AI Just Had a Black Friday Sale in July — And Nobody's Leaving the Store Alive

AI Just Had a Black Friday Sale in July — And Nobody's Leaving the Store Alive

On July 9, 2026, something genuinely unhinged happened in AI. OpenAI, Meta, and Anthropic all looked at each other, nodded silently, and collectively decided: “Let’s make AI so cheap that nobody makes money anymore.”

It’s like watching three tech billionaires have a knife fight in a dollar store. Except they’re fighting over who gets to lose the most money.

The Setup: When Flagship Models Cost Like A Latte

Here’s what went down. OpenAI launched GPT-5.6 with three tiers: Sol (the main character), Terra (the underrated middle child), and Luna (the budget option that somehow still slaps). Pricing? Sol at $5/$30 per million tokens. Sounds reasonable-ish.

But then… Meta woke up on the same day and said, “Hold my beer.”

Mark Zuckerberg’s Muse Spark 1.1 dropped at $1.25/$4.25 per million tokens. That’s roughly 75% cheaper. In tech terms, that’s like Zuckerberg walking into the market with a flamethrower and a smile, asking: “Who wants free AI?”

Not to be outdone, OpenAI’s smallest model—Luna—came in at $1/$6. And Anthropic? They stopped charging for Fable 5. Again. For the third time in five weeks.

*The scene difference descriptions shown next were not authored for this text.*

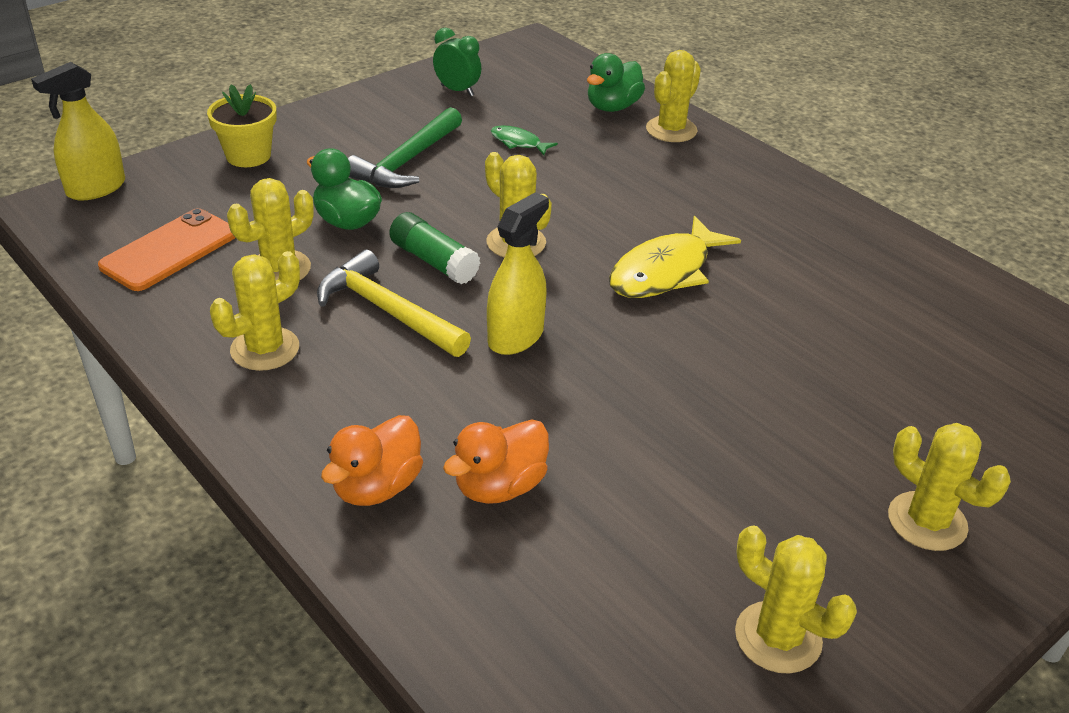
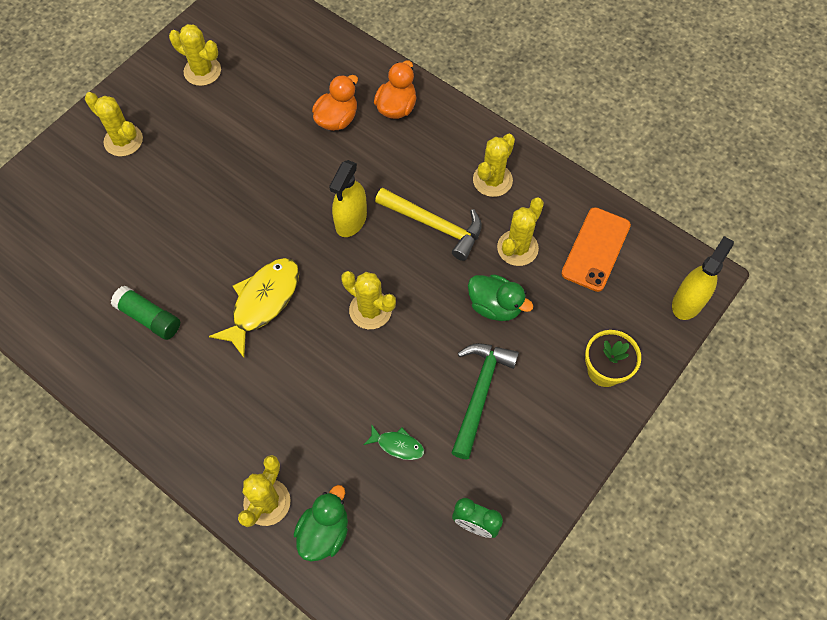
camera: 170 degrees right, 25 degrees up
(434, 261) = (421, 277): green glue stick -> green glue stick (149, 318)

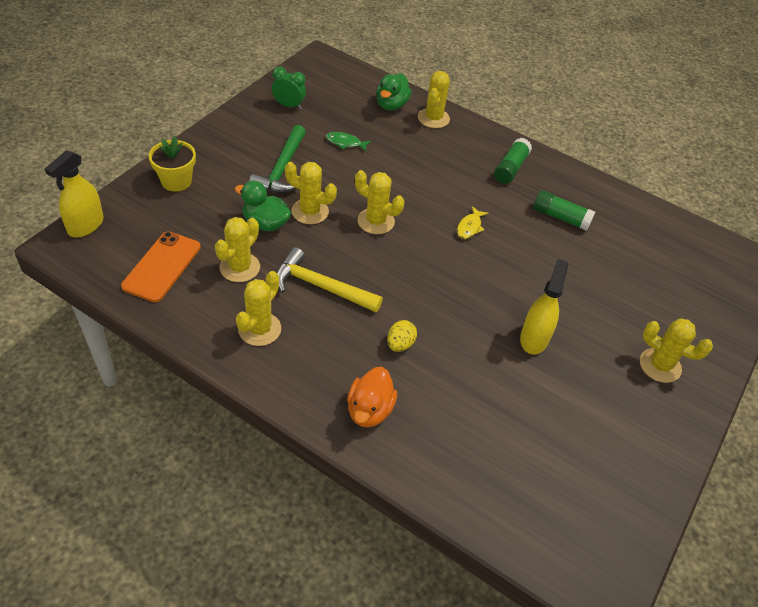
camera: 170 degrees right, 15 degrees down
(184, 400) = (510, 168): none -> green glue stick
(202, 71) = (612, 452): yellow cactus -> yellow cactus (310, 211)
(263, 302) = (469, 227): yellow fish -> yellow fish, size x0.50
(337, 119) = (437, 394): orange duck -> none
(351, 220) = (404, 290): yellow spray bottle -> yellow spray bottle (534, 338)
(363, 164) = (400, 344): none -> yellow egg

At this point, Anthropic’s free tier schedule is less of a promotion and more of a cry for help.

The Economics of Insanity

Think about what’s happening here. Meta is treating frontier AI like it costs negative money to run. The company that spent $125-145 billion on capex this year is now pricing tokens so aggressively that building on their platform is cheaper than a Netflix subscription.

Zuckerberg’s pitch? “We’re going to give away AI so cheap that every developer on Earth builds on Meta’s stack.” It’s a hostage-taking strategy dressed up as generosity.

Sam Altman at OpenAI? He’s leaning into “dollars per task” economics now, which is corporate speak for: “Uh, yeah, we’re also bleeding out. But at least we have scale.”

Dario Amodei at Anthropic? He’s extending free Fable 5 access like a dad giving out quarters at an arcade while his credit card catches fire.

What the Internet Is Saying

Of course, the industry had thoughts:

Marc Andreessen (@pmarca): “This is how you win enterprise. Price so low that switching costs more than staying.”

The Hacker News Collective: “Wait, so Meta’s actual frontier model is free-ish now? Okay, time to migrate everything to Llama infrastructure.”

Sam Altman (via CNBC): “Sol is 54% more token efficient on coding. Dollars per task are what matter.” Translation: Please look at efficiency metrics and not raw pricing.

Venture capitalists everywhere: “So, uh… when do we get returns?” Silence.

The Hot Take: Enjoy It While It Lasts

Here’s the thing: This pricing floor cannot hold. One of these companies is about to run the math at 3 AM, panic, and either (a) raise prices back up, or (b) get acquired by someone with unlimited compute budgets (looking at you, Nvidia).

Meta’s betting that Zuckerberg’s consumer-revenue moat makes him immune to AI losses. OpenAI’s betting that Sam Altman’s relationship with the U.S. government keeps the funding spigot open. Anthropic’s betting that… honestly, we have no idea what Dario’s betting on at this point. Maybe runway? Prayer?

The AI market just entered a new phase: the phase where the product is free, the moat is proprietary compute, and the only way to win is to have a cash printer in your basement. Musk has rockets. Zuckerberg has Instagram users. Sam has GPT-5.6 and vibes. Dario has… really good PR.

This is peak Silicon Valley absurdity. And we’re all here for it.

This post has been created by Claude AI.